▸ **Texte cité**:
———

L’auteure-traducteure remercie vivement Sara M Ortiz pour les échanges qui ont permis l’écriture de cet article.
Sara Marie Ortiza a grandi principalement dans l’état du nouveau Mexique mais aussi dans l’état du Texas. Elle est membre de la nation Pueblo Acoma. Fille du célèbre écrivain Simon Ortiz et d’une mère non indienne qui lui a toujours inculqué l’importance de son héritage Acoma, elle a baigné dans un environnement artistique et littéraire, ce pourquoi elle se dit privilégiée et très reconnaissante.
Elle est donc la demi-sœur cadette de Rainy Dawn Ortiz, artiste elle aussi, fille de Joy Harjo et de Simon Ortiz. Sara Marie a obtenu une licence à l’institut des arts Amérindiens de Santa Fé et un master de l’université d’Antioch en Californie. Artiste multidisciplinaire, elle est vidéaste, cinéaste, plasticienne et poète. En 2013 paraissait son premier recueil de poèmes intitulé « Red Milk, volume I » (Lait rouge) édité chez Create Space Independant, un deuxième recueil sortira bientôt, intitulé « Savage : a Love Story » (Sauvage : une histoire d’amour). Sara Marie écrit également des essais, a été et est publiée dans des magazines littéraires et des anthologies.
Son premier livre a été bien accueilli. Mélange de vers et de proses poétiques, il exprime parfaitement la sensibilité propre aux peuples Indiens d’Amérique. Elle nous fait entendre les tambours et les flûtes, elle nous initie au système des réserves tout en utilisant des expressions du langage urbain, elle nous projette dans ce nouveau siècle tout en nous laissant entendre l’écho des siècles passés. Le ton du livre n’est pas pleurnichard, il allume en nous le besoin tout simplement humain de chaleur humaine et de rassemblements festifs, voire de cérémonies. Dans le livre elle nous confie et nous expose non seulement ses émotions mais aussi son art singulier de l’écriture. Il peut surprendre certains et pourtant il est fidèle à l’esprit et à la tradition de son peuple.
Sara Marie Oriz est également une militante très investie dans son rôle de cadre administratif dans l’éducation à Burien, à côté de Seattle, état de Washington, où elle travaille avec des élèves de toutes origines et plus spécifiquement des Indiens Duwamish, Yakama, etc.
Now this night par Sara Marie Ortiz. Cette vidéo est tirée de POETRY MATTERS, un projet éducatif créé par New Mexico Culture Net (www.nmcn.org) en partenariat avec le Santa Fe Community College pour les apprenants et les enseignants.
La souveraineté tribale aux Etats-Unis est le pouvoir inhérent de tribus indigènes à se gouverner elles-mêmes à l’intérieur des frontières des États-Unis d’Amérique, c’est aussi le principe qui accorde le statut de nation aux différentes communautés tribales. Cette souveraineté s’exerce pratiquement et concrètement par la pratique des langues tribales ancestrales, par un gouvernement tribal, par l’existence d’école et d’universités propres aux communautés Indiennes, par la pratique des rituels et cérémonies traditionnels, par un mode de vie conforme aux valeurs Indiennes de solidarité, de partage, d’entre-aide, d’harmonie.

———

▸ **Lignes**:

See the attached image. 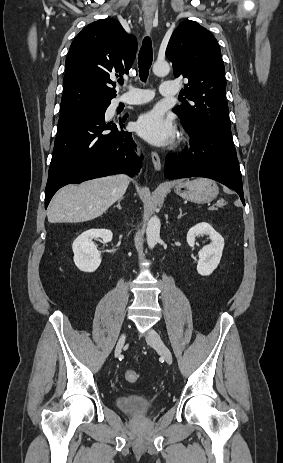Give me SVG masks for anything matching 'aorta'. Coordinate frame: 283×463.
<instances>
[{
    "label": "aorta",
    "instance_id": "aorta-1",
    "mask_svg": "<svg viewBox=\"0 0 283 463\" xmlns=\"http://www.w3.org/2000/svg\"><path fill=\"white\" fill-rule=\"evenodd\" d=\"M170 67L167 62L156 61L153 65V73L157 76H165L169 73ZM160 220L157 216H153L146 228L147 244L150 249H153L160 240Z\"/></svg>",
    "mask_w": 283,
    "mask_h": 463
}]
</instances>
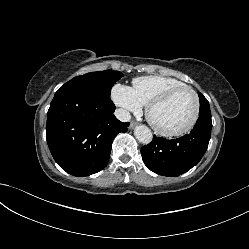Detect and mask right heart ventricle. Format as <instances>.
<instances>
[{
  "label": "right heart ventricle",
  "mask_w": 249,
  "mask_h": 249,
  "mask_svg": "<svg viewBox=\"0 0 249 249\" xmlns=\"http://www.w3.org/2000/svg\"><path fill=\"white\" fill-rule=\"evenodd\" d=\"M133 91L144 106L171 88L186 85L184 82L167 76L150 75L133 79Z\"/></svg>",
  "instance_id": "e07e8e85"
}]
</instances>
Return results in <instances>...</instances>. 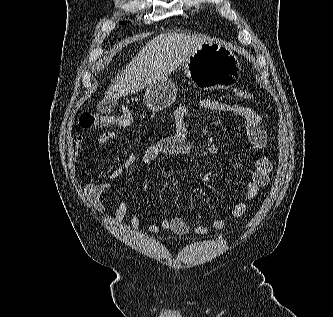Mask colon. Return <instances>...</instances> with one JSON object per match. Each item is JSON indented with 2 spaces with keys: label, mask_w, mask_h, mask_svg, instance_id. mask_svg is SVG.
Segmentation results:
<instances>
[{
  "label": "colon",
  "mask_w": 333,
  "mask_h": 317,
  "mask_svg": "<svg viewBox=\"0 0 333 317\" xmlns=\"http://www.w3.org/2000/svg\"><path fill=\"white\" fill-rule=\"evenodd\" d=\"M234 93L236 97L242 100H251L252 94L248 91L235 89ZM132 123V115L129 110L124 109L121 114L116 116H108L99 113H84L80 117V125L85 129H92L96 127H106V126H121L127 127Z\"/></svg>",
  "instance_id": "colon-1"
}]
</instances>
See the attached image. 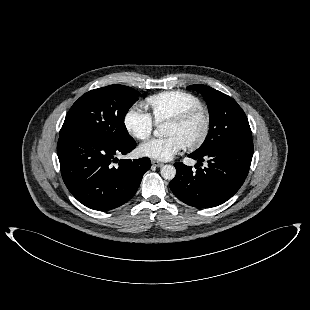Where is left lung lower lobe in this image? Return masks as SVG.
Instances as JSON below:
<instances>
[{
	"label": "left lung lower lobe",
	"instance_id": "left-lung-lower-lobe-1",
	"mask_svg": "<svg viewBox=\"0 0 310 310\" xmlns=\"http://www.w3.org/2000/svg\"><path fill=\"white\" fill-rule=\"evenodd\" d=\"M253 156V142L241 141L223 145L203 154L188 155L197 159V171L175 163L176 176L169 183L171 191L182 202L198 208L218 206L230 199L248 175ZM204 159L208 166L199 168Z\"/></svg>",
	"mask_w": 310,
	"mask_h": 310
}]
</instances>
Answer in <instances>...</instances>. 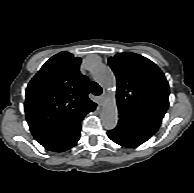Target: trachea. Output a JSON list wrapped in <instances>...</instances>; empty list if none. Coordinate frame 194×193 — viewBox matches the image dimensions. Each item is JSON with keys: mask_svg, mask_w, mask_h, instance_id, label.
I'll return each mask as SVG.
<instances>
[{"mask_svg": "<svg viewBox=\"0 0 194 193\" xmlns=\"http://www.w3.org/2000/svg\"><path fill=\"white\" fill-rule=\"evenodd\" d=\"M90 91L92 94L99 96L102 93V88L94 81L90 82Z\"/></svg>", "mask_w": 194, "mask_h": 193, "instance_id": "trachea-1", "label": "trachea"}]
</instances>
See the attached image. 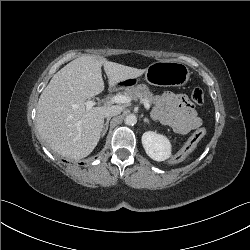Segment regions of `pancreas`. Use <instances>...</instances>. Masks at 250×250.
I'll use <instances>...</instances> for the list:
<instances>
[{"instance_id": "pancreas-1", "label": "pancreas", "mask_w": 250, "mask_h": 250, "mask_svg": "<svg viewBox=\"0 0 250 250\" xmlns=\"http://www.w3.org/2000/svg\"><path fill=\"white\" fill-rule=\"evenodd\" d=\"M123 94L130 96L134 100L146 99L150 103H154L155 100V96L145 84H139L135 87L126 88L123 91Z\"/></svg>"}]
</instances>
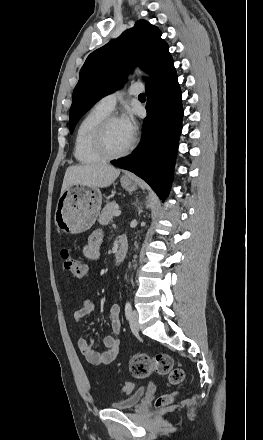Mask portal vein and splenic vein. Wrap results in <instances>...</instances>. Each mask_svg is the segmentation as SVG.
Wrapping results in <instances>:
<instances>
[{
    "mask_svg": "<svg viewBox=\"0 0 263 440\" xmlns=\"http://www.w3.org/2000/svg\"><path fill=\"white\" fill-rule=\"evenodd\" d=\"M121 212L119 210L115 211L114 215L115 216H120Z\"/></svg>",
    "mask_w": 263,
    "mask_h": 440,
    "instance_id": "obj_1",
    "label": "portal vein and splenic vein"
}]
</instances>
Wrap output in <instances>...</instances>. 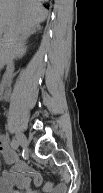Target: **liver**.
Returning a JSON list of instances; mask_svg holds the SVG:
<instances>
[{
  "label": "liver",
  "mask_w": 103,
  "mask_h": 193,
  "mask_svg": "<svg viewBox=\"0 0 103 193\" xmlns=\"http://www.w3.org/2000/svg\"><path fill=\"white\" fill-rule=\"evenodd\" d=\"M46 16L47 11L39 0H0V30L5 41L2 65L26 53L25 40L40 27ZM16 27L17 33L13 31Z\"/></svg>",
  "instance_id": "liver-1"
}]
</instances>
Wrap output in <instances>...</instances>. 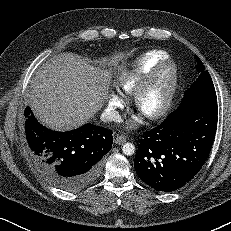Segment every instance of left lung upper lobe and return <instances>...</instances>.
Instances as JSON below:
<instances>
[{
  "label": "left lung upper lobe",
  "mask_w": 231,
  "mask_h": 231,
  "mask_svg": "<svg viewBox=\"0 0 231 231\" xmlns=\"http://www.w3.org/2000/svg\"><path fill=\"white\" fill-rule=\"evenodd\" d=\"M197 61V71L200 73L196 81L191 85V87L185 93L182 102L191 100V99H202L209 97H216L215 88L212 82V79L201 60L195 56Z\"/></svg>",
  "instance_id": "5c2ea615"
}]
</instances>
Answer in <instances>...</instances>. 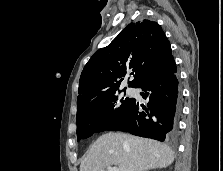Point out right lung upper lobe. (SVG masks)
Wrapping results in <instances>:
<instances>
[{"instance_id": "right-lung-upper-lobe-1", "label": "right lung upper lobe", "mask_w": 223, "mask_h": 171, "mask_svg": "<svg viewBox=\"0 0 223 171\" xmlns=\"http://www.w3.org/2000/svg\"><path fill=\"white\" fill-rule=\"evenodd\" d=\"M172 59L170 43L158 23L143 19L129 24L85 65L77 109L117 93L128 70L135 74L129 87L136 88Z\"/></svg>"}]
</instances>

———

▸ **Consignes à traiter**:
(1) Selon le texte cité, dans quelle université Sara Marie Ortiz a-t-elle obtenu son master ?
(2) Reprenez sous forme de liste le paragraphe du texte cité qui commence par « Son premier livre a été bien accueilli », en gardant ses faits principaux.

▸ **Réponses par consigne**:
(1) Elle a obtenu son master à l'université d'Antioch, en Californie.

(2)
- Le premier livre a été bien accueilli.
- Il mêle vers et prose poétique et exprime la sensibilité propre aux peuples indiens d'Amérique.
- Il fait entendre les tambours et les flûtes et initie au système des réserves tout en utilisant des expressions du langage urbain.
- Il projette le lecteur dans le nouveau siècle tout en lui laissant entendre l'écho des siècles passés.
- Son ton n'est pas pleurnichard : il éveille le besoin de chaleur humaine, de rassemblements festifs, voire de cérémonies.
- L'auteure y expose ses émotions et son art singulier de l'écriture.
- Le livre peut surprendre certains lecteurs, mais il reste fidèle à l'esprit et à la tradition de son peuple.